Au nouveau monde qui point

Quand j’avais 17 ans, que j’étais lycéenne en région parisienne à la fin des années 80, je pestais contre mon époque et je pensais être née trop tard. Trop tard dans une société d’individualistes, d’orgueilleux où le fric était roi, où l’argent était l’unique sens que l’on pouvait donner à sa vie. J’étudiais avec passion l’histoire des révolutions, et je me languissais de n’être pas née au bon moment, trop tard pour changer le système bien établi.
Aujourd’hui, j’ai plus de 40 ans, et je pense que peut-être je suis née au bon moment, au moment charnière où ce système va enfin mourir. Que je suis née à cette époque charnière qui va voir la fin d’un monde et l’émergence d’un monde inconnu.

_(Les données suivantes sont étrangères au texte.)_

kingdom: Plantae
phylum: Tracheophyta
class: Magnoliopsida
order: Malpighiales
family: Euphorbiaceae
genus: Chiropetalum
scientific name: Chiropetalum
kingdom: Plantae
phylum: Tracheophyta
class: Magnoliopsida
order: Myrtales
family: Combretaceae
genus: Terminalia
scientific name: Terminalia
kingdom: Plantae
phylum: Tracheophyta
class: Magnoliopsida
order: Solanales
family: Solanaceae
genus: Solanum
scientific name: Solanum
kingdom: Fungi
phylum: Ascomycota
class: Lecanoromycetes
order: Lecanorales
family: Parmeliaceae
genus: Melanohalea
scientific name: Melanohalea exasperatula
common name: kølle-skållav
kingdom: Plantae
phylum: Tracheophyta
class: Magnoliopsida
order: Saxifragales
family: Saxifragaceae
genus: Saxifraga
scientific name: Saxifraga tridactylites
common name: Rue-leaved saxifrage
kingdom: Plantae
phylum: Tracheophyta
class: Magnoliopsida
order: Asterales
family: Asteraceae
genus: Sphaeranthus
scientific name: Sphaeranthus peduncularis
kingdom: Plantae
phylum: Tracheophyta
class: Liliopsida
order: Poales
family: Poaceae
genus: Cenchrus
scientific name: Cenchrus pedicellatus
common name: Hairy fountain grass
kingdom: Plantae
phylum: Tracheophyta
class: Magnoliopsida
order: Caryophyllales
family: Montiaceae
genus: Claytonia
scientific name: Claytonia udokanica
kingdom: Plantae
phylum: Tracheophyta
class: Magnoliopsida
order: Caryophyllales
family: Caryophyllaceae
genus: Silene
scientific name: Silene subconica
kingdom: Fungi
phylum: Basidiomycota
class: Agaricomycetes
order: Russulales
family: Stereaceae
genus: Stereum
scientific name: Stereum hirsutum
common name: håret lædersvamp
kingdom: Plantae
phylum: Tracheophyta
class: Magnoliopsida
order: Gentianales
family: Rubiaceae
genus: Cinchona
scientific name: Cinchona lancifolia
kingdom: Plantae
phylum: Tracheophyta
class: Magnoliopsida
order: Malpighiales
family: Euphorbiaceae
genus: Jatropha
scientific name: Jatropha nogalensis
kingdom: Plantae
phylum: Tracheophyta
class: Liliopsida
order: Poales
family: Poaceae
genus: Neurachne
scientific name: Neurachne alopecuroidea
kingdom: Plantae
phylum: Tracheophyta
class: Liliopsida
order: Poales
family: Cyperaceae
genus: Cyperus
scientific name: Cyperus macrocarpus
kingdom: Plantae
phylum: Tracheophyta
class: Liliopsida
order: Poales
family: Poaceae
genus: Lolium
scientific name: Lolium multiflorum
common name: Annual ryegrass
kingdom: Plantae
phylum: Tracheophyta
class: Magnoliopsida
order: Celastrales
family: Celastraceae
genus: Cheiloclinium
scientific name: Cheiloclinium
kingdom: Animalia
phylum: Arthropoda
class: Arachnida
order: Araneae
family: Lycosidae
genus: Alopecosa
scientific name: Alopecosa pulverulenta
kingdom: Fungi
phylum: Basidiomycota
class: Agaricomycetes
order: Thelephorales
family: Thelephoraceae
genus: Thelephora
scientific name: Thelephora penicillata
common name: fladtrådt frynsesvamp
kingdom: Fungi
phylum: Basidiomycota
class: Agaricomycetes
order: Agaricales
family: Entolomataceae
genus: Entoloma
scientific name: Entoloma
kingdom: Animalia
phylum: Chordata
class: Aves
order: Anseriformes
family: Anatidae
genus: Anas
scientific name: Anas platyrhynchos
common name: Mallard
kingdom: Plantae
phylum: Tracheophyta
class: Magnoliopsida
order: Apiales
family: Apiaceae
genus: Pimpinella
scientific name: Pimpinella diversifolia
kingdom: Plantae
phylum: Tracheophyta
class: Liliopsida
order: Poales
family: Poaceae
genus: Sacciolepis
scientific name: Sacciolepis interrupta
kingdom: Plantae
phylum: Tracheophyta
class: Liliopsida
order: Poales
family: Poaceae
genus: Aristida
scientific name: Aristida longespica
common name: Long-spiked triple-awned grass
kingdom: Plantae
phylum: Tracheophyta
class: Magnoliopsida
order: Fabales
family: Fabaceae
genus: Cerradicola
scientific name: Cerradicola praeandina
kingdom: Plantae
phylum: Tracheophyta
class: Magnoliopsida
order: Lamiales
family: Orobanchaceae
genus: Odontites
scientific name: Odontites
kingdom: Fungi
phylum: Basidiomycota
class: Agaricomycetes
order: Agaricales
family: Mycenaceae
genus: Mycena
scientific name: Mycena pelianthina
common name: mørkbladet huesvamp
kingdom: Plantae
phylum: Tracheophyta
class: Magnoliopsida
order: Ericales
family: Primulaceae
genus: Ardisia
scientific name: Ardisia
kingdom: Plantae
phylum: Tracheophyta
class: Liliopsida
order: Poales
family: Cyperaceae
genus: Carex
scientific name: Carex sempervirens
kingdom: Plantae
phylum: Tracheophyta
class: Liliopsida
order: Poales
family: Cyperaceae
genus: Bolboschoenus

Nous vivons à cette époque, on le voit bien tous les jours dans les journaux, à la radio, à la télévision, sur internet, dans les discussions quotidienne, où l’ancien monde s’écroule. Mais cela ne se fait pas sans difficultés, et avant cela, les extrêmes poussent plus vite que des champignons. On ressent dans notre pays le clivage toujours plus fort entre deux paradigmes politiques, entre deux visions totalement opposées du monde. L’une, qui selon moi est réactionnaire, conformiste, individualiste, identitaire et communautaire, raciste, presque fasciste parfois, tournée vers ce passé qui est en train de sombrer, qui dénonce la mondialisation pour mieux se réfugier dans un capitalisme national, qui s’arc-boute sur une organisation politique institutionnelle d’un Etat-nation à bout de souffle, qui vante encore les mérite d’une politique telle qu’on la pratiquait sous la IIIe République, qui veut défendre les « valeurs » d’une société qui serait fondée sur un monothéisme, une sexualité hétérosexuelle, un patriarcat, la figure héroïque de l’entrepreneur.

De l’autre, une vision encore un peu flou de ce que pourrait être le monde de demain. Moins d’individus mais pas autant de collectif qu’en 1917 : un individu enlacé dans des réseaux collectifs où le local prime sur le global. Un monde de la débrouille où l’énergie coûte si cher qu’il faut réapprendre les réflexes perdus de nos grands-parents, où la nourriture est si mauvaise qu’il faut réapprendre à trouver son pain et ses légumes près de chez soi. Est-ce réactionnaire ? Ou bien est-ce retrouver du bon sens, face à une réalité climatique, terrienne, naturelle qui ne pourra que balayer ceux qui ne s’y adapterons pas ? Un monde où la mixité, la tolérance ne sont pas que des mots d’un discours de campagne mais des objectifs, des actes et surtout une prise de conscience nécessaire pour notre survie propre.

Ces deux paradigmes s’affrontent aujourd’hui. Sur les terres des ZAD du Tarn et de NDDL. Sur les pavés des villes de France. Dans les médias, dans les livres. On sent bien que cela bout, que les positions commencent à se former, que les forces commencent à se compter, que les armes se fourbissent, qu’elles soient matérielles ou intellectuelles. Les jeunes, en tout cas ceux que je fréquente au quotidien, sont prêts à défendre le monde dont il ont envie. Ce sont eux notre espoir, l’espoir qu’enfin quelque chose arrive. Qu’enfin le monde bouge, qu’il défasse ce que les banquiers, les irresponsables politiques, les semis-intellectuels ont mis 50 ans à construire dans notre dos, sans nous demander notre avis. Bien sûr, ce monde était celui du confort matériel, de la paix européenne, de la consommation et des loisirs. Ce qui est difficile c’est de faire le deuil de ce monde là. Je comprends la peur, les angoisses de certains, la plupart du temps des hommes blancs, hétérosexuels, la cinquantaine, cadres supérieurs urbains. Mais nous sommes rendus au même stade que cette époque sombre du Moyen Age, à la fin du XVe siècle, quand les moines s’indignaient que l’on allait perdre leur civilisation faite d’oralité et de manuscrits pour on se sait quel nouveau monde imprimé. On a oublié les moines depuis 500 ans, comme on oubliera demain deux qui polluent nos écrans et nos librairies avec leurs galimatias de peurs et de réactions.